É difícil falar do outro sem estar, verdadeiramente, inserido na mesma realidade. Eu mesmo, negro que sou, diferentemente da maioria dos meus demais irmãos, e por força, esforço e trabalho honesto do meu saudoso pai, tive a possibilidade de cursar uma faculdade. Assim, é possível inferir que estou, pretensiosamente, a seguir na mesma trilha de seus firmes passos, em que pese sentir uma espécie de força invisível e contrária tentando me (nos) manter no “nosso devido lugar”, já que se trata de exceção a destoar da regra.

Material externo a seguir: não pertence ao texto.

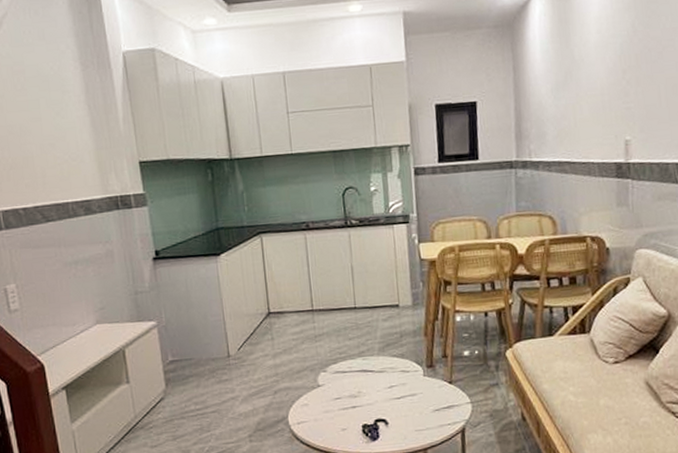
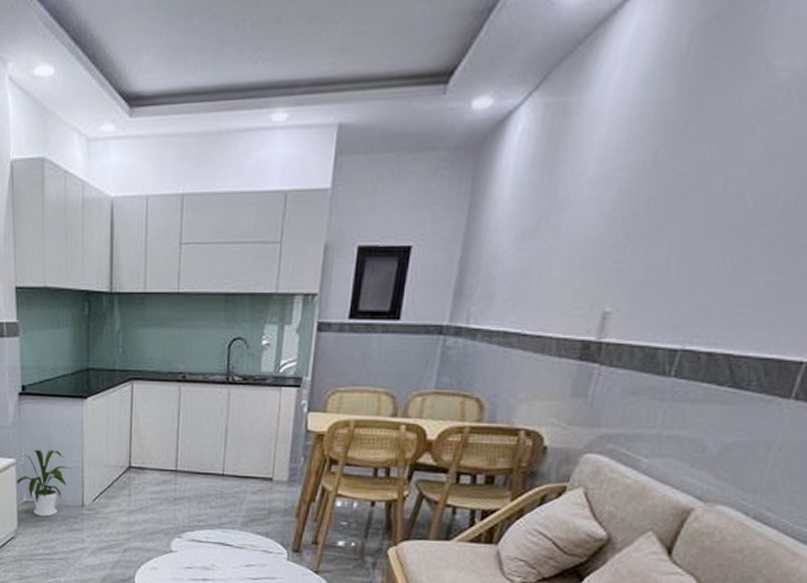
house plant: none [159,307,214,374] -> present [16,449,72,517]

Logo, penso: será que isso é real ou está dentro apenas da minha cabeça? Nesse sentido, a frase de Bob Marley nos faz crer e lembrar que por mais que construam barreiras, apenas nós podemos rompê-las. Evidentemente, o esforço conjunto nos leva a lugares mais distantes. Temos que sempre deixar nossas mãos estendidas para incentivar e puxar quem está ficando para trás, mas a força interior é que é a mola propulsora e o fio condutor para qualquer realização. É claro que essa força pode ser ceifada quando encontra, por exemplo, a ausência dos pais, a falta de emprego, moradia ou infelizmente, a fome.

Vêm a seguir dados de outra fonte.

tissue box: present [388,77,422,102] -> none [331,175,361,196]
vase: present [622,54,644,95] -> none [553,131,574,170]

É triste olhar ao redor e perceber poucas e pontuais mudanças ao longo deste já longo tempo, pois, diariamente, temos assistido a episódios lamentáveis trazidos à luz principalmente pelo alcance das redes sociais, as quais algumas vezes nos mostram praticamente em tempo real, a brutalidade dessa vivência e existência, como parte integrante de um cenário graciliano de vidas secas e amargas, somente pelo fato de ter uma cor diferente; como se todas as cores e diferenças não tivessem o mesmo valor, e é exatamente essa diferença que dá sentido e sentimento à vida. Tente imaginar o arco-íris, simplesmente, com uma cor, o quanto de beleza não se perderia? Ou se a escala musical tivesse apenas uma nota?

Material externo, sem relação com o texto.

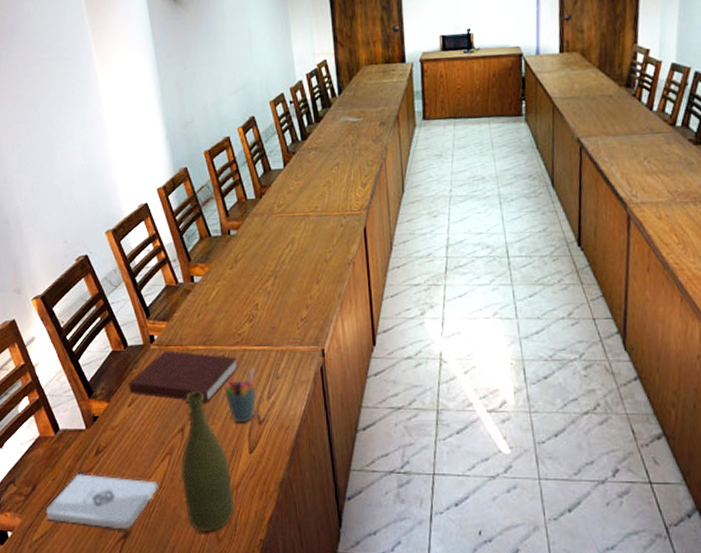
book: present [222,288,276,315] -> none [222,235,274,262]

A unidade virá somente a partir do reconhecimento e do entendimento de que o respeito à pluralidade é que faz o mundo avançar e progredir de maneira justa e mais equânime. O primeiro passo para uma harmônica comunhão de convivência é por meio de um aperto de mãos, um sorriso ou abraço descontaminados de intolerância.
Todo tipo de preconceito é algo que não faz parte da essência do ser humano. Nelson Mandela disse que ninguém nasce odiando o outro pela cor da sua pele, ou por sua origem, ou pela religião. E continua dizendo que para odiar, as pessoas precisam aprender a fazê-lo, e se elas aprendem a odiar, podem ser ensinadas a amar.
O sentir e o colocar-se, verdadeiramente, no lugar do outro é exercício necessário para que possamos compreender o quanto é preciso ver; e não apenas olhar, todas as situações pelas quais o preconceito se expressa. Mudar comportamentos é desafiador, pois vários deles perpetuam-se por gerações sem termos ideia do motivo pelo qual agimos dessa ou daquela maneira.
Se assim não fosse, por que razão as crianças, que são o futuro e a esperança de um mundo melhor, tornam-se adultos preconceituosos? O exemplo deve vir, principalmente, de dentro de casa, de maneira que cresçam conscientes para assumirem suas naturais responsabilidades, mas não percam aquela essência pura que cada um de nós, que crianças também já fomos, carrega em seu interior.
Sabemos que é um longo caminho árduo, doloroso e até mesmo solitário, mas não deixemos que vençam nossa esperança e derrotem nossa força, pois ninguém, além de nós mesmos, pode libertar nossas mentes; e também nossos corações, para a construção de um mundo mais digno e fraterno, com respeito sincero a qualquer tipo de diferença.